Stored data entries:
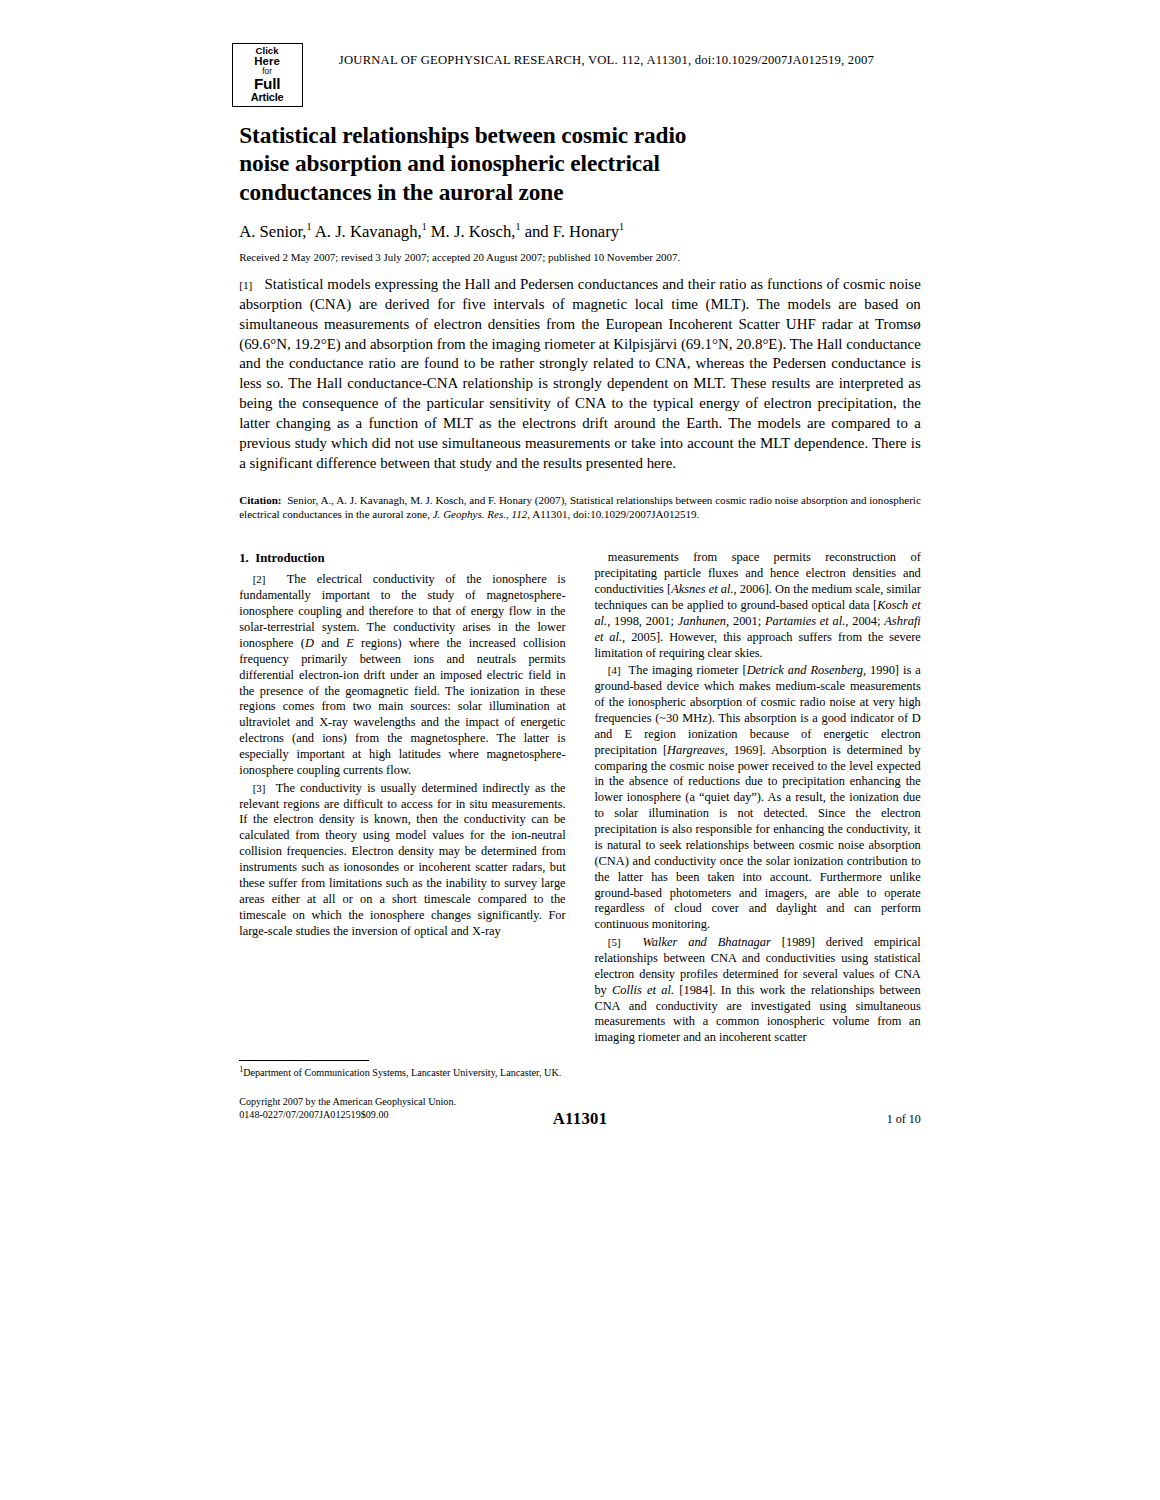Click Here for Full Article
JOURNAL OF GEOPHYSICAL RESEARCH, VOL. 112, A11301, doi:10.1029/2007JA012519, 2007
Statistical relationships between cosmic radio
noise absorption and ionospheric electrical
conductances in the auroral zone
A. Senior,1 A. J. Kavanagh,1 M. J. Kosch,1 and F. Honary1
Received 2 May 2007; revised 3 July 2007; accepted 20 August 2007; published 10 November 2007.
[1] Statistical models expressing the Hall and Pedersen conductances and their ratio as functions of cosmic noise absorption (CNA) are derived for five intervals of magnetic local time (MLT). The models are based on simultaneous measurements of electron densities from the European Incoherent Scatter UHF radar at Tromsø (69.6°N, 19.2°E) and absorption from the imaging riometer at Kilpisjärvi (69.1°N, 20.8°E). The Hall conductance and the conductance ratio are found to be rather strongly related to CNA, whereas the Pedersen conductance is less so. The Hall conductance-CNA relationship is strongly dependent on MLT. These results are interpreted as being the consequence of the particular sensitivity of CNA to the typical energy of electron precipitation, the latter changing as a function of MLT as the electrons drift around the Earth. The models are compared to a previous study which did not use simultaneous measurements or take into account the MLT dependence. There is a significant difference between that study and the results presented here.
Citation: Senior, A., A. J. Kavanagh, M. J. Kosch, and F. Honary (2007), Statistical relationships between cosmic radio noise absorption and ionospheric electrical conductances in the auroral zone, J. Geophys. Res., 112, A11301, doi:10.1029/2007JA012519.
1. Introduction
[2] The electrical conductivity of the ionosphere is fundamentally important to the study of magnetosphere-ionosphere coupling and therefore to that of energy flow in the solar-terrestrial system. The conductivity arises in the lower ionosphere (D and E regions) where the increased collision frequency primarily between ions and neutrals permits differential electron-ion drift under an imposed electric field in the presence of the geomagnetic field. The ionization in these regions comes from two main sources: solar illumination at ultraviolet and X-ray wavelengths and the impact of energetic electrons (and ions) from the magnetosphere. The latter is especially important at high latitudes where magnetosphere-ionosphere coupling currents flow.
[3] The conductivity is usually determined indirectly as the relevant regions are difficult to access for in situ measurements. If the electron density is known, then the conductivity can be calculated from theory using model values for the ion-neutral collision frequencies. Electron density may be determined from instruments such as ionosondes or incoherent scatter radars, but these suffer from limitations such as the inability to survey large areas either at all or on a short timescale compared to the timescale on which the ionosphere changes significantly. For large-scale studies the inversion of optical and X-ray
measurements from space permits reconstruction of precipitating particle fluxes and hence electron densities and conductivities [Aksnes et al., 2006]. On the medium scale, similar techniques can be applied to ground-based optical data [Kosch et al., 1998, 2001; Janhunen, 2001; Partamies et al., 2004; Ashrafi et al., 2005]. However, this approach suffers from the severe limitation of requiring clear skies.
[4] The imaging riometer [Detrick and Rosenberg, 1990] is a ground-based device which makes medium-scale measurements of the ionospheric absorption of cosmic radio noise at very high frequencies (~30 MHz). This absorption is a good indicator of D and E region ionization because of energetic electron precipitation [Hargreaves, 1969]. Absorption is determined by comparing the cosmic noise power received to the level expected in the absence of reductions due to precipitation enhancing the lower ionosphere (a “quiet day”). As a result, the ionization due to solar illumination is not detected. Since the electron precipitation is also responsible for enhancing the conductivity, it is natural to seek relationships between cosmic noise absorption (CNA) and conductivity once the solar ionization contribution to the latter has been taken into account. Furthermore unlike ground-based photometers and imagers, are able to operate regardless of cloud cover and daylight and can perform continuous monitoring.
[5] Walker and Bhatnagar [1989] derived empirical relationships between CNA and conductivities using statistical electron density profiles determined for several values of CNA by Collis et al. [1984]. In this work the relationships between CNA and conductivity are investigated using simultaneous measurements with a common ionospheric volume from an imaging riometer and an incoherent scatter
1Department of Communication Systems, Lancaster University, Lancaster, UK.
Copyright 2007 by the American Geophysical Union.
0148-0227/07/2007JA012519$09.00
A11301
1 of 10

...

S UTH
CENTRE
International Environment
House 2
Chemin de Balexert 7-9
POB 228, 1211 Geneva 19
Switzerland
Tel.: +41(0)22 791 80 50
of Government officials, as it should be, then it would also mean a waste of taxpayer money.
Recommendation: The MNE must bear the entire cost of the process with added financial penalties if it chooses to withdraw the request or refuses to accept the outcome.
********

---

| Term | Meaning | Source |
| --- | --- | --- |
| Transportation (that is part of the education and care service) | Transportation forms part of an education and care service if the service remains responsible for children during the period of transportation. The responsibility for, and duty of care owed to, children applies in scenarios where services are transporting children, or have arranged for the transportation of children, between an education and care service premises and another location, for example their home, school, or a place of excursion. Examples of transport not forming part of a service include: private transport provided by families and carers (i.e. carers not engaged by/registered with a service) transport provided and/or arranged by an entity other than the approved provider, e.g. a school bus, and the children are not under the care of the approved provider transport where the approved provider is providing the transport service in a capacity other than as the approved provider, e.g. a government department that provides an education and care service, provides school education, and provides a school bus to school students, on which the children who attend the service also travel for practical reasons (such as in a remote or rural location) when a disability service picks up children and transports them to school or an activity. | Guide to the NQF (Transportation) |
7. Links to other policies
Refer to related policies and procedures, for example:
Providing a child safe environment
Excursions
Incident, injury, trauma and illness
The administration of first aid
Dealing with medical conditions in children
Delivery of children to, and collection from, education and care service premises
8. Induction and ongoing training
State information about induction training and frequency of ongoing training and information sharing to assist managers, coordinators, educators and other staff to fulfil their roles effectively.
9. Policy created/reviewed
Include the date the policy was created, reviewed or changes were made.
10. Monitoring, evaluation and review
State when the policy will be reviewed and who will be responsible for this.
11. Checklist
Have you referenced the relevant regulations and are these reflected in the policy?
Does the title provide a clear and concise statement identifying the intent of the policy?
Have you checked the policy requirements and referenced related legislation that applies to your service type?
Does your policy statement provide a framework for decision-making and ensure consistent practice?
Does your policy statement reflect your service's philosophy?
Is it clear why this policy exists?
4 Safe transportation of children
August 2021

▶ What the task requires
The expected output is each line of the records above that includes the word "auroral".

▶ Final answer
conductances in the auroral zone
Citation: Senior, A., A. J. Kavanagh, M. J. Kosch, and F. Honary (2007), Statistical relationships between cosmic radio noise absorption and ionospheric electrical conductances in the auroral zone, J. Geophys. Res., 112, A11301, doi:10.1029/2007JA012519.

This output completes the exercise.